OPERATION BLANK at Etcetera Theatre 8-11 July 2026

“Funny, intelligent and sharply executed.”★★★★
Copenhagen has just had an atomic bomb dropped on it. Who is responsible? How should the British government respond? Have the Germans bested our strategy with a flash dance? Should Meghan Markle somehow be blamed for the atrocity? And, most importantly, where is Copenhagen anyway?
These are all deeply pertinent questions in the top-secret Teams call at the centre of OPERATION BLANK, a scarily plausible black comedy about what happens when those in charge do absolutely nothing.
Written and performed by George Grant, OPERATION BLANK is an inventive one-man show that skewers political inertia, online working culture and the frustrating nature of bureaucracy. Grant plays Junior, a young government minister desperately trying to convey the severity of the situation to his incompetent superiors, all of whom appear via pre-recorded footage within a projected Microsoft Teams-style meeting. The result is part political farce, part existential horror show, and sits uncomfortably close to the bone.
The genius of the concept is that the catastrophe itself is almost beside the point. What matters is the response, or lack of one. While a European capital lies in ruins and all-out war looms, the meeting becomes consumed by procedure, optics, pointless deflection and an email about lumbar support. The title itself becomes a bleak joke: not to act, but to formalise inaction.
Grant’s timing is excellent. The choreography between his live performance and the pre-recorded meeting is impressively precise, never feeling slack or gimmicky. The jokes come thick and fast, but beneath the absurdity sits a serious and timely argument: apathy is not neutral. Inaction is, in itself, a choice.
As a performer, Grant is remarkably versatile. His characterisations are distinct, discernible and tragically recognisable: the blankly evasive authority figure, the body-obsessed military adviser, and a man who may have made a meaningful contribution but is stuck on mute. I particularly enjoyed Grant’s portrayal of the bumbling, useless Prime Minister, sprawled on a couch, disinterested in catastrophe and far more concerned with chair positions and pandering to the royals than preventing global escalation.
Lighting and sound are kept minimal, allowing the piece to retain a naturalistic, almost mundane quality, which makes the situation feel all the more disturbing. The projector screen is used effectively, capturing the deadening rhythm of online meetings: the pauses, the technical glitches, and the horror of watching people discuss the end of the world with all the urgency of a quarterly admin catch-up.

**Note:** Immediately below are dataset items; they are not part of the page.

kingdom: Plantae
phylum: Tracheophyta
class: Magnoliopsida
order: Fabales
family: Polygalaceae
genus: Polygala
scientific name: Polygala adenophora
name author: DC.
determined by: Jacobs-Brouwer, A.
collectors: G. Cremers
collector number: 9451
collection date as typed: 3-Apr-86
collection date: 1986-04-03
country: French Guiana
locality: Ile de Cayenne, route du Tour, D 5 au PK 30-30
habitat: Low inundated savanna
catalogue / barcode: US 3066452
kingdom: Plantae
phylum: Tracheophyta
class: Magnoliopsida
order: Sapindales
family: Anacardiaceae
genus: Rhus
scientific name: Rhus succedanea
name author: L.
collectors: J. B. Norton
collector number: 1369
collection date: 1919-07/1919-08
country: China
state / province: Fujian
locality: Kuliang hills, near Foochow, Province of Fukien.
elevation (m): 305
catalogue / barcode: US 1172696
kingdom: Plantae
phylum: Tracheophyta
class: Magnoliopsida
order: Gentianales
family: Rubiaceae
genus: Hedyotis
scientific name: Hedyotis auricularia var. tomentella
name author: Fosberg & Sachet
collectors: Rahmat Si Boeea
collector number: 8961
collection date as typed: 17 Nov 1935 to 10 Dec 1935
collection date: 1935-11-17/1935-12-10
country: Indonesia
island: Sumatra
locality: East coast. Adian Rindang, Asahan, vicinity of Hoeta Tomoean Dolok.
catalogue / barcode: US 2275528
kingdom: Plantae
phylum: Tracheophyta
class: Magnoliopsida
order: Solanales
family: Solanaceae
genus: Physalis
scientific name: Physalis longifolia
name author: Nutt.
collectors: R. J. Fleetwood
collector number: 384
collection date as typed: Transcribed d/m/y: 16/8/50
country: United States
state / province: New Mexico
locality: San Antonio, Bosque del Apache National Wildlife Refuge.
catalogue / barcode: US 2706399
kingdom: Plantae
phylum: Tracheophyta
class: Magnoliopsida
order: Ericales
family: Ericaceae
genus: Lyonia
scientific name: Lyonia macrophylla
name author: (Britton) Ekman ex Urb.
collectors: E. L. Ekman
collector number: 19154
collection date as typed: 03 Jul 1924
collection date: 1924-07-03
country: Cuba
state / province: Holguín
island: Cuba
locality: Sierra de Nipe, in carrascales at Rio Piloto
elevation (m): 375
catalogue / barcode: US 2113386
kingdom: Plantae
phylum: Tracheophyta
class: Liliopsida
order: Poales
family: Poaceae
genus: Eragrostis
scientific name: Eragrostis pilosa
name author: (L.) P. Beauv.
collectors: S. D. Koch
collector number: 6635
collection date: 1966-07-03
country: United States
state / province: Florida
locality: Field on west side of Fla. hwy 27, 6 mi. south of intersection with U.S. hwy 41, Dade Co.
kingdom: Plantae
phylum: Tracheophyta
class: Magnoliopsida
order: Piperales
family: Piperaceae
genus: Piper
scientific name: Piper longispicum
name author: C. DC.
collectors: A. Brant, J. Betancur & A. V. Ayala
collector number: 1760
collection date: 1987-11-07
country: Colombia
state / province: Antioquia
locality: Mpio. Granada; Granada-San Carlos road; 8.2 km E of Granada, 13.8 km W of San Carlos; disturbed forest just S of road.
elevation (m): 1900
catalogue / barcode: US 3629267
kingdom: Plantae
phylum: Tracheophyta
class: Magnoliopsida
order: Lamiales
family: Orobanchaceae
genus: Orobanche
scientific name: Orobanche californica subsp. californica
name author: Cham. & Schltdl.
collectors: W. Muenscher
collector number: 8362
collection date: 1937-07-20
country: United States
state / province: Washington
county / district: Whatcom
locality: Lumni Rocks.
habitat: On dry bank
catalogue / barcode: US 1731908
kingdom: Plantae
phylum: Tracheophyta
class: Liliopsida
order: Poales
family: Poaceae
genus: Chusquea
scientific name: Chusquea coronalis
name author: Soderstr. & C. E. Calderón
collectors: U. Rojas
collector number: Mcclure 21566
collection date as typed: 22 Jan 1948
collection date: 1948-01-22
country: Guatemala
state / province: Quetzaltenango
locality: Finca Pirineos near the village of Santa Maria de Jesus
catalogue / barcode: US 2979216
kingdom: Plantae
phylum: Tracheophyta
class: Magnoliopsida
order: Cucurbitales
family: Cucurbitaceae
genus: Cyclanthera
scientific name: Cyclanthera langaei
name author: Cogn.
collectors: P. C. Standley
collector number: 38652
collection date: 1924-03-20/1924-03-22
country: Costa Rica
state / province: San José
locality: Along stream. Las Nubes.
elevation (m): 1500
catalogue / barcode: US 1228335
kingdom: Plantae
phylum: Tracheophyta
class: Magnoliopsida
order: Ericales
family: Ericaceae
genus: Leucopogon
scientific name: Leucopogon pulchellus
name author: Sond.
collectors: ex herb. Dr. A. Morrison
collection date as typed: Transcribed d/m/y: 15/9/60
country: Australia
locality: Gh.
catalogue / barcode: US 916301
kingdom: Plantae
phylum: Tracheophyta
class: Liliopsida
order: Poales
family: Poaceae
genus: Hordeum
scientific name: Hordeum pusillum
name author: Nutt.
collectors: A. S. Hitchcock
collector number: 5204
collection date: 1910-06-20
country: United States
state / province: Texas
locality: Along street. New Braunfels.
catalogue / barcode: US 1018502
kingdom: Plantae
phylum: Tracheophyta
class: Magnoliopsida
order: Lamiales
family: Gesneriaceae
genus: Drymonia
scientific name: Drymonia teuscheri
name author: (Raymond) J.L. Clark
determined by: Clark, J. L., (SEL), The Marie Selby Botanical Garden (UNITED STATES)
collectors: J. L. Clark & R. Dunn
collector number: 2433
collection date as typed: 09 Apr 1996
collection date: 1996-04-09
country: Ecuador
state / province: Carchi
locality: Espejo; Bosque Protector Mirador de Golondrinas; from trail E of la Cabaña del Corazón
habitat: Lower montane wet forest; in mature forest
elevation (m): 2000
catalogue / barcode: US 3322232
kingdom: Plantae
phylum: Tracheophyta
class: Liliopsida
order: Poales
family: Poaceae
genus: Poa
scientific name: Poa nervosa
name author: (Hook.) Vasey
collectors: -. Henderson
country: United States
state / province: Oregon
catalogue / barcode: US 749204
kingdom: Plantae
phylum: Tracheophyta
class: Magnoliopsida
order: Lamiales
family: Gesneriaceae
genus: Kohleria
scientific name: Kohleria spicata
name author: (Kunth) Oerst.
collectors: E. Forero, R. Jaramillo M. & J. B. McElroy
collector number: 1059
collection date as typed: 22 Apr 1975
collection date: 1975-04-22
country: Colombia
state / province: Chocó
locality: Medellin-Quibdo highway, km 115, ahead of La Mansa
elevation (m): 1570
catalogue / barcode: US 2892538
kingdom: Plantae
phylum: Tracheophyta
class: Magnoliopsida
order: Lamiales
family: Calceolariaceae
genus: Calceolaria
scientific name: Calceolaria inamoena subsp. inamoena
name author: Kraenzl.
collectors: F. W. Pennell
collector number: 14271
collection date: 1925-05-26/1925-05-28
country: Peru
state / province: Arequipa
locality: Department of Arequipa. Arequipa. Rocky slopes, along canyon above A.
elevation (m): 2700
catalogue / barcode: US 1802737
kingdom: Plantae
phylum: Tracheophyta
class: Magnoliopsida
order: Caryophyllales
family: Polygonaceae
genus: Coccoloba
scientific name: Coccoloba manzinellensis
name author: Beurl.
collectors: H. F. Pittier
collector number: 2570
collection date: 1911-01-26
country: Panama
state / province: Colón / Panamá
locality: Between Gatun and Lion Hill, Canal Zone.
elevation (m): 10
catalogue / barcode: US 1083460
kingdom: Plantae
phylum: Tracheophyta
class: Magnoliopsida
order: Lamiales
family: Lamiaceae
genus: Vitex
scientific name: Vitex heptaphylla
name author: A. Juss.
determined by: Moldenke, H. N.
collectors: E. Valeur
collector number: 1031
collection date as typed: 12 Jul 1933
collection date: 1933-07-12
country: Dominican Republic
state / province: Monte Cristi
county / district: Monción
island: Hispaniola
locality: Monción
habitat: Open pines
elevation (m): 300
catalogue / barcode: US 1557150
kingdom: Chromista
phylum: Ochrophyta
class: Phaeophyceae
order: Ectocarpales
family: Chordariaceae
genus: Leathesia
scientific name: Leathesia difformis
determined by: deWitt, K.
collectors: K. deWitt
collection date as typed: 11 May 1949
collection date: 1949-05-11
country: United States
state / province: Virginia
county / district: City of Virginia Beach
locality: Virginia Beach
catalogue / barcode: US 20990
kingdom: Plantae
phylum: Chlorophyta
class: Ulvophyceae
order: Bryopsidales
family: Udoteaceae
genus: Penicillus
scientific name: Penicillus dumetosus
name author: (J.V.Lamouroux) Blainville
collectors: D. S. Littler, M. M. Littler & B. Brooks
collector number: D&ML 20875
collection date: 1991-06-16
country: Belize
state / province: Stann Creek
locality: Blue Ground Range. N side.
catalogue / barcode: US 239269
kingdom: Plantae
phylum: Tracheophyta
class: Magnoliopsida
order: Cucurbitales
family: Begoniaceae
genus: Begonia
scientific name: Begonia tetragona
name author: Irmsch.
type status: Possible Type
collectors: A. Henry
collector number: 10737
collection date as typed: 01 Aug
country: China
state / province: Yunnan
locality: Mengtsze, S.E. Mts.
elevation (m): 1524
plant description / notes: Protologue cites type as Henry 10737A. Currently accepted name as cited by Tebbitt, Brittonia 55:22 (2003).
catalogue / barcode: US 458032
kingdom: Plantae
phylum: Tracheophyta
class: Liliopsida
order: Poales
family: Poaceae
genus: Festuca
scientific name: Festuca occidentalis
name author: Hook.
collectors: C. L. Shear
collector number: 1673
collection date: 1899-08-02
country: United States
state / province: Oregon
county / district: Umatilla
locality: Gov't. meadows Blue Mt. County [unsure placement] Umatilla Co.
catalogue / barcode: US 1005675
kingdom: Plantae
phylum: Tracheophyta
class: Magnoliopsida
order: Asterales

There are moments when the farce is so heightened it almost feels too ridiculous, until one remembers the actual state of modern government, at which point it begins to feel less like satire and more like a documentary with jokes.
OPERATION BLANK is a funny, intelligent and sharply executed show with a frighteningly clear central idea. It understands that the danger is not always the loud villain or the dramatic coup, but the meeting where nobody takes responsibility, nobody makes a decision, and everyone hopes the problem will quietly go away.
This is an ambitious idea, confidently realised. Smart, urgent and deftly performed, OPERATION BLANK deserves to find the wider audience it is built for as it heads to the Edinburgh Fringe.